O historiador repudiou a opção do presidente Lula em cancelar atos de memória sobre o Golpe e felicitou eventos como o da CUT e a iniciativa da Universidade Federal do Paraná que nesta segunda feira, 01,  em reunião do Conselho Universitário aprovou a cassação dos títulos “Honoris Causa” concedidos pela instituição aos presidentes da república militar, Humberto Castelo Branco, Artur Costa e Silva e Ernesto Geisel.

 “Então eu queria ressaltar e destacar essa questão do papel da memória. E de novo chamar a atenção, por exemplo, para a importância deste Seminário aqui e para o que a Universidade Federal está fazendo hoje com essa cassação dos títulos honoris causa dos ditadores. Um deles, inclusive, o último, que foi o Geisel, teve a concessão do título na Federal em 76. Mas, a homenagem foi feita apenas em 81. Gente, é muito tarde pra alguém ficar puxando o saco ainda dos militares,” finalizou.

Além de também defender a importância da memória para se entender o passado, o advogado e presidente da Comissão de Direitos Humanos da OAB Paraná, Anderson Rodrigues Ferreira, citou episódios históricos recentes de  como  a democracia pode ser destruída.

“Em minha fala aqui resgato o livro “Como as democracias morrem”, que trata exatamente sobre os golpes militares que aconteceram, mas também fala que a democracia era corroída por dentro, desmantelando as instituições democráticas. Líderes autoritários construíram exatamente esse pensar, de enfraquecer as instituições, minando exatamente o judiciário, falando que ele tem um ativismo judiciário. Temos que entender que muitos desses líderes autoritários utilizam a própria Constituição como ferramenta contra a democracia, tentando desmantelar por dentro a nossa sociedade. Por isso, é importante sempre falar do passado porque líderes autoritários no passado, e não tão passados, como na Alemanha nazista de Hitler, e na tentativa do golpe perpetrado aqui no Brasil em 2022, acabam a utilizar a democracia como ferramenta contra a democracia,” disse.
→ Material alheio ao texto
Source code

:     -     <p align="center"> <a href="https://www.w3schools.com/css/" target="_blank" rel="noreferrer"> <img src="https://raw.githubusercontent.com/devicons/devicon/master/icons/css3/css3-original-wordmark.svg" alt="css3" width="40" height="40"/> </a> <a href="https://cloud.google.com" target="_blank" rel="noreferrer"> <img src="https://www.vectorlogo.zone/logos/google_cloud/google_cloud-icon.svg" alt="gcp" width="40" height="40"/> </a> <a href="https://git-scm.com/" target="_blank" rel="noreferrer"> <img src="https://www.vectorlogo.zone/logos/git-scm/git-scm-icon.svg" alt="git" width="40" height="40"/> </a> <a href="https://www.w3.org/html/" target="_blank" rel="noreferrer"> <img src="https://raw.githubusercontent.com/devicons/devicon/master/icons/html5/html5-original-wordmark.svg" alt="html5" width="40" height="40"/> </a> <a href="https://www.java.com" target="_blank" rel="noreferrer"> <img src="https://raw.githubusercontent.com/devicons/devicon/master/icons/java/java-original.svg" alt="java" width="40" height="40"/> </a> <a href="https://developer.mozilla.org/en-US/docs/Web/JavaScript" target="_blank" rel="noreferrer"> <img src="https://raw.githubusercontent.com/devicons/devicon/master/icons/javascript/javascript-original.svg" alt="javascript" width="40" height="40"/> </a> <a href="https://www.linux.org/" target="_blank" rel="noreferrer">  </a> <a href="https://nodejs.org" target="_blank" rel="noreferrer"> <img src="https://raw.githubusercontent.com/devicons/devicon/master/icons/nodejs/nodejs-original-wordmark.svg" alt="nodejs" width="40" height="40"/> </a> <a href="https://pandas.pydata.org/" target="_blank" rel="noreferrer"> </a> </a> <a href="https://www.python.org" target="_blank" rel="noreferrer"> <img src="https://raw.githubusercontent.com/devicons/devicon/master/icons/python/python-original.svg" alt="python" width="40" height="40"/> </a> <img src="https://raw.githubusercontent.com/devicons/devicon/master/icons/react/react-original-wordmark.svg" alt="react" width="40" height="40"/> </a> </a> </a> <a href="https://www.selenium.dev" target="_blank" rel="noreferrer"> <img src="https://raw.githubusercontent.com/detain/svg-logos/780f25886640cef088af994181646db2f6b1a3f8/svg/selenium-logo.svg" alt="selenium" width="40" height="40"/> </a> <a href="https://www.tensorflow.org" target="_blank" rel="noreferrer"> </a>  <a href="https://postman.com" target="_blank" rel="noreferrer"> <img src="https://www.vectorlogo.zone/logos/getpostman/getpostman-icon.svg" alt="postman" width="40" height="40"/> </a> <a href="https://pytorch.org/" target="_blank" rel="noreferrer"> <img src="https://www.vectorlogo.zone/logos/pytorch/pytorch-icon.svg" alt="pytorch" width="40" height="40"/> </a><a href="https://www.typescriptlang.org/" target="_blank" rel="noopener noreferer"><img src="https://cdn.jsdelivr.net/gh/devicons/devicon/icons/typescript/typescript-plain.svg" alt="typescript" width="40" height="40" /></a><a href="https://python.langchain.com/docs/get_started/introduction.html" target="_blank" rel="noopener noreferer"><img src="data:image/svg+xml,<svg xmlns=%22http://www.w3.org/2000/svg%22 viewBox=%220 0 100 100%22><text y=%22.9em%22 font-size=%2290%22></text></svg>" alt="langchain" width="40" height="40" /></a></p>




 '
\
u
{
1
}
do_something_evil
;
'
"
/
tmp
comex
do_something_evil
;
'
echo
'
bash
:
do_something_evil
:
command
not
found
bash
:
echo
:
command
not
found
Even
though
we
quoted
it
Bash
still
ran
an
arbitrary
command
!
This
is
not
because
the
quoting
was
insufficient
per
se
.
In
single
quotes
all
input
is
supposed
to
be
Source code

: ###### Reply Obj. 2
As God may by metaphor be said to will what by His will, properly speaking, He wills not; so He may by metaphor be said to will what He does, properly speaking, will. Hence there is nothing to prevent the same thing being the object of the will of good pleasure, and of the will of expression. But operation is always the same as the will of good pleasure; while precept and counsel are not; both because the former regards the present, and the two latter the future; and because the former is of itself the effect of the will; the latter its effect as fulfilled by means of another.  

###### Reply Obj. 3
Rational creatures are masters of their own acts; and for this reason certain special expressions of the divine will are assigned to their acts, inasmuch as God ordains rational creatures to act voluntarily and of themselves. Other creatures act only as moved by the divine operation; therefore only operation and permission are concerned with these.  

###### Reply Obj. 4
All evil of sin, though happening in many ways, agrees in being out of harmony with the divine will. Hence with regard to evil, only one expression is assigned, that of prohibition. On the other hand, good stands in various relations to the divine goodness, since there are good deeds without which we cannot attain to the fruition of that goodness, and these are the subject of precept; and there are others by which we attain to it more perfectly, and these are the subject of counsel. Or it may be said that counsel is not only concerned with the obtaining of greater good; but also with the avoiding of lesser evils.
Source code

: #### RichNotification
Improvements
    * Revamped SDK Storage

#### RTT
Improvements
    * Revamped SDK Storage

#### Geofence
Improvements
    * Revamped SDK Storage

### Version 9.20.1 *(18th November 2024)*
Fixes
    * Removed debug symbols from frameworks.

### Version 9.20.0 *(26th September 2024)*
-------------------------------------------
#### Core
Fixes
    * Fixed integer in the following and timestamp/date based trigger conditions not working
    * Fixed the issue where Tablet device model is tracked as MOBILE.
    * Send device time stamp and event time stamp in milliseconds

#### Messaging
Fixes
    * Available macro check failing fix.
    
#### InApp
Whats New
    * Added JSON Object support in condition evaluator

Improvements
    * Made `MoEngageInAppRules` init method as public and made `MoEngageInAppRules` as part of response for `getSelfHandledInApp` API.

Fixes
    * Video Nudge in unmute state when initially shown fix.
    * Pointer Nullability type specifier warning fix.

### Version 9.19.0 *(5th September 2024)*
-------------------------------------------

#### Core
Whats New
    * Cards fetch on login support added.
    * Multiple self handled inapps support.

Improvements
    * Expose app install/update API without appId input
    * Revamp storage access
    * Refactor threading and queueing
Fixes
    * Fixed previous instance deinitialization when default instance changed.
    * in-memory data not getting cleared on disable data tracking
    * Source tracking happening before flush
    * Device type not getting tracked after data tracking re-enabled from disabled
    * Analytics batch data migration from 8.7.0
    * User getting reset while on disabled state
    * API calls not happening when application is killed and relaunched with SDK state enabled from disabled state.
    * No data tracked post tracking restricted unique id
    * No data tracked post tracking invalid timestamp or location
Museu da Democracia como resistência

Sobre como fazer a democracia resistir, a advogada Miriam Gonçalves apresentou o projeto para a construção do Museu da Democracia em Curitiba e reiterou que iniciativas como a do Museu fazem parte da formação das futuras gerações que é mais importante para a democracia. “Não é fazer doutrinação, a criança não vai sair dali balançando uma bandeirinha vermelha, quem dera, mas não é essa ideia. A ideia é realmente fazer aquilo que a gente chama de conquista para a democracia, e eu acho que conhecimento é uma coisa que ajuda. Então tem que conhecer, eu acho que você conhece o que é a democracia e entende as consequências de não tê-la. Isso chama, conquista realmente para a democracia,” disse.

O presidente da CUT Paraná, Marcio Kieller, ao agradecer a participação de todos, disse que é imprescindível lembrar o golpe de 64 para que nunca mais aconteça, para que não se repita. “Estivemos muito próximos de um novo estado de exceção e vamos analisar aquele período obscuro, a lei da anistia, a falta que faz para o Brasil acertar as contas com seu passado como fizeram nossos vizinhos da América do Sul e também analisar a correlação entre 1º de abril de 1964 e o 8 de janeiro de 2023”.

Marcio Kieller, presidente da CUT Paraná

 

O Seminário contou com o apoio da Universidade Federal do Paraná, Instituto Declatra, Instituto Federal do Paraná, Instituto Intercâmbio, Estudos e Pesquisas, Instituto Edésio Passos, Sindiedutec e Geração 68.